### Task to carry out
Go through the records below and copy out every line that contains the word "sliding".

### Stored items

▼

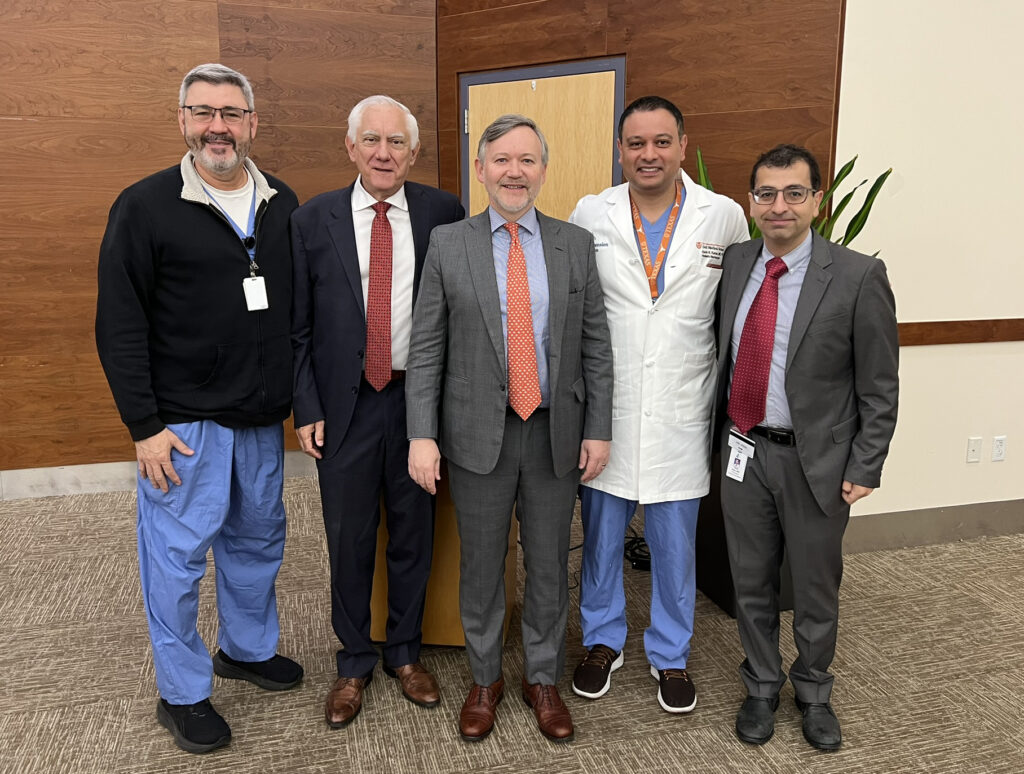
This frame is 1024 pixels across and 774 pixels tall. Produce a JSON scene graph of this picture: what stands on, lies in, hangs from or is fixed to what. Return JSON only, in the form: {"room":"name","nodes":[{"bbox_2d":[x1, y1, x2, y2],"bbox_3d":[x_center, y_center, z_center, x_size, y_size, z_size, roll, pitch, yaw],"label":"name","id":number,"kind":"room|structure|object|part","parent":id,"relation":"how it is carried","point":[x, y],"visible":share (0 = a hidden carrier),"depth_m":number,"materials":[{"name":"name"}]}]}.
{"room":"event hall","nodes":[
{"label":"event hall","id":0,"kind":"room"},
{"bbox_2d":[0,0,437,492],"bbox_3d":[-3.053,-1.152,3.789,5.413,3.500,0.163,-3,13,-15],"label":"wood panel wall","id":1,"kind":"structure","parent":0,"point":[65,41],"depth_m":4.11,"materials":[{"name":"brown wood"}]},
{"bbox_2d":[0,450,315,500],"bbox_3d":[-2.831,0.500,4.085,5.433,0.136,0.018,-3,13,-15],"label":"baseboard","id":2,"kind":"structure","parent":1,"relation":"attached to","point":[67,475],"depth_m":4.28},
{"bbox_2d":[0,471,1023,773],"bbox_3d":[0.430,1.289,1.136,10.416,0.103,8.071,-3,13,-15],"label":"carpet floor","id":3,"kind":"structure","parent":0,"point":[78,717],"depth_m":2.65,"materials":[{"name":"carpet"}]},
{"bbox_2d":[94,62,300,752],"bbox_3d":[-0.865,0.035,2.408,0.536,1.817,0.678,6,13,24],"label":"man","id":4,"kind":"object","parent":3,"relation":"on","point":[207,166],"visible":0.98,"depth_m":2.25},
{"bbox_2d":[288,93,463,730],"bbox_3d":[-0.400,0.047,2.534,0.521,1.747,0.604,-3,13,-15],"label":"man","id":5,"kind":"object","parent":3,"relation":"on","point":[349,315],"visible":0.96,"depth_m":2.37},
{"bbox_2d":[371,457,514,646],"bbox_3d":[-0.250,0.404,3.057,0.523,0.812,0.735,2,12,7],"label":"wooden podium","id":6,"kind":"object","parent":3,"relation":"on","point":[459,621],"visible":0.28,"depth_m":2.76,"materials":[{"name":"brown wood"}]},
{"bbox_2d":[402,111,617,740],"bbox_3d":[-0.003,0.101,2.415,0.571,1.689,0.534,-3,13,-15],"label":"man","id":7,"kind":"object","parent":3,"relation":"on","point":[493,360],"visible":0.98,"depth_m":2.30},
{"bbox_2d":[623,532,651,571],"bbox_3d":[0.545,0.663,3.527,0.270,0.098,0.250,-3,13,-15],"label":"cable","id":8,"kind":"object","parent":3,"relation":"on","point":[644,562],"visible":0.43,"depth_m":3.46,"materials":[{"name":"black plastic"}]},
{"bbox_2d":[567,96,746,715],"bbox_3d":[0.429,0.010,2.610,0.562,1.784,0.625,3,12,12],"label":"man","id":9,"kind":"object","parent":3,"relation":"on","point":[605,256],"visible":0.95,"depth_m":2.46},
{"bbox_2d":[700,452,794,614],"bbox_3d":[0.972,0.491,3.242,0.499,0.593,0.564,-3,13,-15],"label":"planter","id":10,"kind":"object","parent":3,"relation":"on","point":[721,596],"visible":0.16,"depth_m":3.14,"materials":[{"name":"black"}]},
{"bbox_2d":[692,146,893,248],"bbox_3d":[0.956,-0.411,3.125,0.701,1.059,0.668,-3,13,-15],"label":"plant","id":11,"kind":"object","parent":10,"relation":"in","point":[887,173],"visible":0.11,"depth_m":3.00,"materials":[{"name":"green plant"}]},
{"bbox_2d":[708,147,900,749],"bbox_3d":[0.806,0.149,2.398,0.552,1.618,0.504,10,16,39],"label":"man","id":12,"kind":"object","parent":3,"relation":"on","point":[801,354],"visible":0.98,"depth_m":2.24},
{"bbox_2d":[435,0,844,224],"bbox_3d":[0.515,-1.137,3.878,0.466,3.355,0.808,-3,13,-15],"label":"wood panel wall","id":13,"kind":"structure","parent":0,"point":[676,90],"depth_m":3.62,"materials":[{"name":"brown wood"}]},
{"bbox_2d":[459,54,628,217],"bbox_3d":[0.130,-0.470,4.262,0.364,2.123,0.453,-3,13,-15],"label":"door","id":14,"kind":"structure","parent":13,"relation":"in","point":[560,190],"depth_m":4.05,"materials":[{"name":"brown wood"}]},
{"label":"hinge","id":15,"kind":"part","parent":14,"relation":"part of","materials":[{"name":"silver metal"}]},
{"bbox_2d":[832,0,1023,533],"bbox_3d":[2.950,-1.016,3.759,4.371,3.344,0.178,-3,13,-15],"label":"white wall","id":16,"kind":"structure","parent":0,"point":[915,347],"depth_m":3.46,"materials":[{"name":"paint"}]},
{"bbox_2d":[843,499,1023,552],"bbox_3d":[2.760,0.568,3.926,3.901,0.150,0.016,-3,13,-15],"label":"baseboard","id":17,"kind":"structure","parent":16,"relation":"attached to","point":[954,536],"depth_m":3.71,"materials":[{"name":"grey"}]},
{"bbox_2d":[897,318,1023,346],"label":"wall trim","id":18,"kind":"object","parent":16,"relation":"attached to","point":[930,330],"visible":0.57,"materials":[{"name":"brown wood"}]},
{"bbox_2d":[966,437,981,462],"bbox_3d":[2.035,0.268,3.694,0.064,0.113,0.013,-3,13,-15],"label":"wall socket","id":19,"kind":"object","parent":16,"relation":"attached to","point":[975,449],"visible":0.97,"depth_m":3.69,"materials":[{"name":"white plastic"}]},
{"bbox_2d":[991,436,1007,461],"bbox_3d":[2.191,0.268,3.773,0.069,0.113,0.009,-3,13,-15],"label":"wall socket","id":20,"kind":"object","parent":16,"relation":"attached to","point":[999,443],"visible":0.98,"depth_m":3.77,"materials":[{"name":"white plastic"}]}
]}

▲
▼

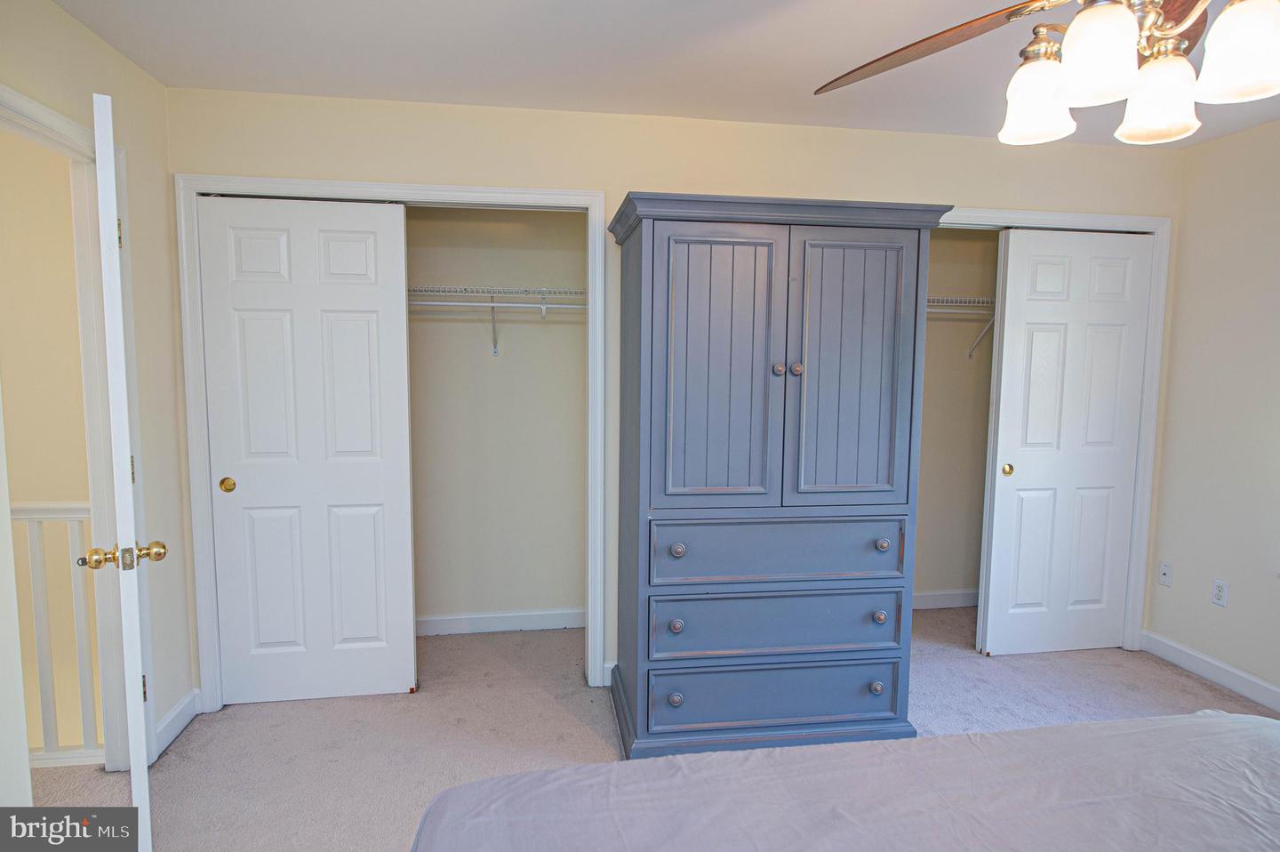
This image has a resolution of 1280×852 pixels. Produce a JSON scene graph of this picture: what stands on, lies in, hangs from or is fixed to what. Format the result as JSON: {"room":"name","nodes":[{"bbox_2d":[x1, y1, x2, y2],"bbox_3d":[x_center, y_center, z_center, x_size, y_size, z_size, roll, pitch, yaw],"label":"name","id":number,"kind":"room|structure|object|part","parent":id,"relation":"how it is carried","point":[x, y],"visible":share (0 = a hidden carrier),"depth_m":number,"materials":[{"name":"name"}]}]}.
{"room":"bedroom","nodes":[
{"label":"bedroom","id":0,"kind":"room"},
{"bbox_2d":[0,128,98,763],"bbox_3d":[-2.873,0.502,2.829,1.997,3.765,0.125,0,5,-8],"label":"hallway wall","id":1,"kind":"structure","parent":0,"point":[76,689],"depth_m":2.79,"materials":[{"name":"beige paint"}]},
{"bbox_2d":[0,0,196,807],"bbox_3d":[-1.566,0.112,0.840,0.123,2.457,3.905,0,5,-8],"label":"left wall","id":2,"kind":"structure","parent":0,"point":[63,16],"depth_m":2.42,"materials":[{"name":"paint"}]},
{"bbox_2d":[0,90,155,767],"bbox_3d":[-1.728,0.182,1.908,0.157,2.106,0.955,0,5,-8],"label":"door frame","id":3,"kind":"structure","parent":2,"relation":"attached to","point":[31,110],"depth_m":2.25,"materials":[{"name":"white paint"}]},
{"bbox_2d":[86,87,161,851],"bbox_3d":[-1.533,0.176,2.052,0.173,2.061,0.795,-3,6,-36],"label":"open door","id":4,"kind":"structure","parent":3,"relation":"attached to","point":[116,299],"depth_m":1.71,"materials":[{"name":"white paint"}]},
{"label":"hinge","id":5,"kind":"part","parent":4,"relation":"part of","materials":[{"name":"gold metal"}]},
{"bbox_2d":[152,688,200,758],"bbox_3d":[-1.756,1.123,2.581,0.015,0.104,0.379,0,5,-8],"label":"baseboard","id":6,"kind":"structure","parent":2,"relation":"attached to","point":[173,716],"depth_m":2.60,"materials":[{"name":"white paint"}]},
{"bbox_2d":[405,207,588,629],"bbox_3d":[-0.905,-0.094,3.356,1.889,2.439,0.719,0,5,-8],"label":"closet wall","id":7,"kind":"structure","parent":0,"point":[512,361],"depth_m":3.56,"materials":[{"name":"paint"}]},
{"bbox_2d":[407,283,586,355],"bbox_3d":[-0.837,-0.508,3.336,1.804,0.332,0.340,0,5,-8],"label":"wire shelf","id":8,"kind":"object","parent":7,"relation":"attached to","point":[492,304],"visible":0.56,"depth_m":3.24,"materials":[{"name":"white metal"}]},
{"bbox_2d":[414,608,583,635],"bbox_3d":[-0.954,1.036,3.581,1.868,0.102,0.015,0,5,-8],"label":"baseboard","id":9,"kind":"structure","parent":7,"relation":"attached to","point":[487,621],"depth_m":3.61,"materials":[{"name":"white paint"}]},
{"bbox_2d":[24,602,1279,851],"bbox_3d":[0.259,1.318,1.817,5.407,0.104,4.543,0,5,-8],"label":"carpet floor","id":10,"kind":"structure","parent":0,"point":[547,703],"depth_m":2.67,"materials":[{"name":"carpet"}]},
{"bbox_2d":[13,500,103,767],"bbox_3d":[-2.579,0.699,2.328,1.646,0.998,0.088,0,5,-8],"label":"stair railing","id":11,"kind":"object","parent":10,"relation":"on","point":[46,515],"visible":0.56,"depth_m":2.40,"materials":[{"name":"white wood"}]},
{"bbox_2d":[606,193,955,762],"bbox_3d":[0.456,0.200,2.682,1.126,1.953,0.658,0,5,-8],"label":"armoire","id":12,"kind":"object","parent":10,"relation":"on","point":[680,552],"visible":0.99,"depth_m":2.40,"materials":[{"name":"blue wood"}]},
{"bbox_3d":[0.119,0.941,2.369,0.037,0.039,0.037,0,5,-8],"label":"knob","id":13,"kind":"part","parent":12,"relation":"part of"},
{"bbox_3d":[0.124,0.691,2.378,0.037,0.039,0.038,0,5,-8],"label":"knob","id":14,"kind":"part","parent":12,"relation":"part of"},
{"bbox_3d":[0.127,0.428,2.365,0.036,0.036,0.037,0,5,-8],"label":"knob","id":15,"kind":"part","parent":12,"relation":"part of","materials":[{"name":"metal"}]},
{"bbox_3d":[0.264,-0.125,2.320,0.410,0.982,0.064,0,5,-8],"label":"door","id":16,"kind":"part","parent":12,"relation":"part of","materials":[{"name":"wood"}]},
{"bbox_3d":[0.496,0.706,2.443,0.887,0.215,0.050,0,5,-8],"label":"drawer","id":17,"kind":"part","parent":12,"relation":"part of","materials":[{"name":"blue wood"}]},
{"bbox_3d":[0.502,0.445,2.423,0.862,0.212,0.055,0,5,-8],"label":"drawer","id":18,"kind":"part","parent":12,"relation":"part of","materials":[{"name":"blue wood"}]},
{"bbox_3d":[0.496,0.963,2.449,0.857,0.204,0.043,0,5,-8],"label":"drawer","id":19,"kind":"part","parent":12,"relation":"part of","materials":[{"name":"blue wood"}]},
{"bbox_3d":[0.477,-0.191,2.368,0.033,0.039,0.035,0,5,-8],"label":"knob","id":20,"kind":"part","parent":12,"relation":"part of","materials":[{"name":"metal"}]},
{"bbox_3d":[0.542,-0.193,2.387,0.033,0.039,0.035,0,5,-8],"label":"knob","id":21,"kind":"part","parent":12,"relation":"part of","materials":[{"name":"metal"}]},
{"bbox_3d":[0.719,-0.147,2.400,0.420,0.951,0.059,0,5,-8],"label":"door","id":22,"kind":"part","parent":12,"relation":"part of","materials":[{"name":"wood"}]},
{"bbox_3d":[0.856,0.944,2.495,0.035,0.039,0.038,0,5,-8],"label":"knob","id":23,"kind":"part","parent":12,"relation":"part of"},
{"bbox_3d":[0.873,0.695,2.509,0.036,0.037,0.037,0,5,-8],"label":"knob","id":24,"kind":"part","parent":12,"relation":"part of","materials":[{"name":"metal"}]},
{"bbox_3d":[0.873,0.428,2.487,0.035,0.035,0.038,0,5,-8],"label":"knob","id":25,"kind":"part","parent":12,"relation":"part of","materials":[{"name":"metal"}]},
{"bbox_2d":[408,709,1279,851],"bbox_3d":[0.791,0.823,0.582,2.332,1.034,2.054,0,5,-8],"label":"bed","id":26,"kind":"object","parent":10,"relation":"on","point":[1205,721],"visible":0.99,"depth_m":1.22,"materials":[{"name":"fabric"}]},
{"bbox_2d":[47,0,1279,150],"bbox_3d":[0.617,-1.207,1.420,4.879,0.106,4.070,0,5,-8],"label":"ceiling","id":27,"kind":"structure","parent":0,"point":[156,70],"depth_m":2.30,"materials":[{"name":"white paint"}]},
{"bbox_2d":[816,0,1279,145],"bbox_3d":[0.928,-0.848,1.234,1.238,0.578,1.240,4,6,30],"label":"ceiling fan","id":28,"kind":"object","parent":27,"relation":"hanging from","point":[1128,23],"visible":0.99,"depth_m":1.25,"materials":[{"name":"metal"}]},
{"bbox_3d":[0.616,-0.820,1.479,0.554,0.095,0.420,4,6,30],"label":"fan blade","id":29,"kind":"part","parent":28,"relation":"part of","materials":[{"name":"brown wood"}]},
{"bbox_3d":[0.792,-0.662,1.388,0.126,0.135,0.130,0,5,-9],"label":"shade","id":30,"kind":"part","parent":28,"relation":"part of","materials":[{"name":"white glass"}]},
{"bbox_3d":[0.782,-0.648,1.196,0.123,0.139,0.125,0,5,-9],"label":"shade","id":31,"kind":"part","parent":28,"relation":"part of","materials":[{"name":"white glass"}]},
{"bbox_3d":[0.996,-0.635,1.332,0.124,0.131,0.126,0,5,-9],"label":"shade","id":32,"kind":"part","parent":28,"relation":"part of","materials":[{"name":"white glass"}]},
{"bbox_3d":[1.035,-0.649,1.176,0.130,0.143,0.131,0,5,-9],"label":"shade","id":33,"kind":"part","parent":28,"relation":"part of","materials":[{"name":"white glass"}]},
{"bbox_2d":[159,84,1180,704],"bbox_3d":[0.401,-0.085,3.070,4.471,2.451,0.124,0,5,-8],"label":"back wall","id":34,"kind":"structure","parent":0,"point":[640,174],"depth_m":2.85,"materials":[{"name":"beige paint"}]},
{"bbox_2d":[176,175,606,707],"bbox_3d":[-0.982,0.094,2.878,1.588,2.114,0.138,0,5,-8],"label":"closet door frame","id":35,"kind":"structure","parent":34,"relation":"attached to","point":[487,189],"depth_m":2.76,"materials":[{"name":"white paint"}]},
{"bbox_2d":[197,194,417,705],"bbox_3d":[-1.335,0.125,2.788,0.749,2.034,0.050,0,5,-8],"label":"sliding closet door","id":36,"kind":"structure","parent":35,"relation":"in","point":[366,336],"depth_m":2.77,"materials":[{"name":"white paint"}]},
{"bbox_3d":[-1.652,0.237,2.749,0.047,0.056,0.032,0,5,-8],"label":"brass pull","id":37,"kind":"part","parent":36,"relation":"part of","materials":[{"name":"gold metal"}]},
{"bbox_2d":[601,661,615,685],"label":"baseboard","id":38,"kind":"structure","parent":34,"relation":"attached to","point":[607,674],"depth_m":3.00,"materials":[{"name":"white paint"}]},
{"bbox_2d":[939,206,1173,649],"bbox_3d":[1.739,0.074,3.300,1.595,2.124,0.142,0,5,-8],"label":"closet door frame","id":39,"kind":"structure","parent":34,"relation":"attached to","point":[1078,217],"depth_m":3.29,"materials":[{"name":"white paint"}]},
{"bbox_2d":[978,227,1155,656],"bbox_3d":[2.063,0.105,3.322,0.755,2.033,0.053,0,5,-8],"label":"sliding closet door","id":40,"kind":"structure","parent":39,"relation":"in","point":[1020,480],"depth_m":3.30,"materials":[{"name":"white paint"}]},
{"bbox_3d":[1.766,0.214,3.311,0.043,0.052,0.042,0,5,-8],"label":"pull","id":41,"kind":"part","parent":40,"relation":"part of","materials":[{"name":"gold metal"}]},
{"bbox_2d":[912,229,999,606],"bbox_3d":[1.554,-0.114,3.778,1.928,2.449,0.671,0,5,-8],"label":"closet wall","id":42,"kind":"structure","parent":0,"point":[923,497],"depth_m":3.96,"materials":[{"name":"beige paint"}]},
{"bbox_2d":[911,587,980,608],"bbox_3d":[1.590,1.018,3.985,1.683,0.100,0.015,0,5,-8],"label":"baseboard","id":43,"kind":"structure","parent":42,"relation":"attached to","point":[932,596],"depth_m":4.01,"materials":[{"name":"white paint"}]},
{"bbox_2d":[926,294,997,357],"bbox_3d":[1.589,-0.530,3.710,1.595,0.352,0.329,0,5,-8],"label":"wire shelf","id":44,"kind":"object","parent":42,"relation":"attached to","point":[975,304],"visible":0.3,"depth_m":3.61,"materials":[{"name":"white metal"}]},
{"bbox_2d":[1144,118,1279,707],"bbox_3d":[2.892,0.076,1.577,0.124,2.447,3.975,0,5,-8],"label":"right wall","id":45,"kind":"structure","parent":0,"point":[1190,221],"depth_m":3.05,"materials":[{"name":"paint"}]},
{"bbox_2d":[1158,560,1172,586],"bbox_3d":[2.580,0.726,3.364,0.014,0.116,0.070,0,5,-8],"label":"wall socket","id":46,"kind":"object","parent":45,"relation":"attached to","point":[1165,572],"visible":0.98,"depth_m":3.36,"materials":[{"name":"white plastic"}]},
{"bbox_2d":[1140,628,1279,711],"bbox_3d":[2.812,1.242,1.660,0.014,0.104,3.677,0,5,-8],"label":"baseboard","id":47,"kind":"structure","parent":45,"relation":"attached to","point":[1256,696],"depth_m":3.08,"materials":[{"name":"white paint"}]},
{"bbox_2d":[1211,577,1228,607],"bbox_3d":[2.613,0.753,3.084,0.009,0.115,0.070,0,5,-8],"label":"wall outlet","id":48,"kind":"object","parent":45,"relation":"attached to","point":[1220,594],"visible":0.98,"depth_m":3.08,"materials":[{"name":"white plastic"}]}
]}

▲

### Exercise output
{"bbox_2d":[197,194,417,705],"bbox_3d":[-1.335,0.125,2.788,0.749,2.034,0.050,0,5,-8],"label":"sliding closet door","id":36,"kind":"structure","parent":35,"relation":"in","point":[366,336],"depth_m":2.77,"materials":[{"name":"white paint"}]},
{"bbox_2d":[978,227,1155,656],"bbox_3d":[2.063,0.105,3.322,0.755,2.033,0.053,0,5,-8],"label":"sliding closet door","id":40,"kind":"structure","parent":39,"relation":"in","point":[1020,480],"depth_m":3.30,"materials":[{"name":"white paint"}]},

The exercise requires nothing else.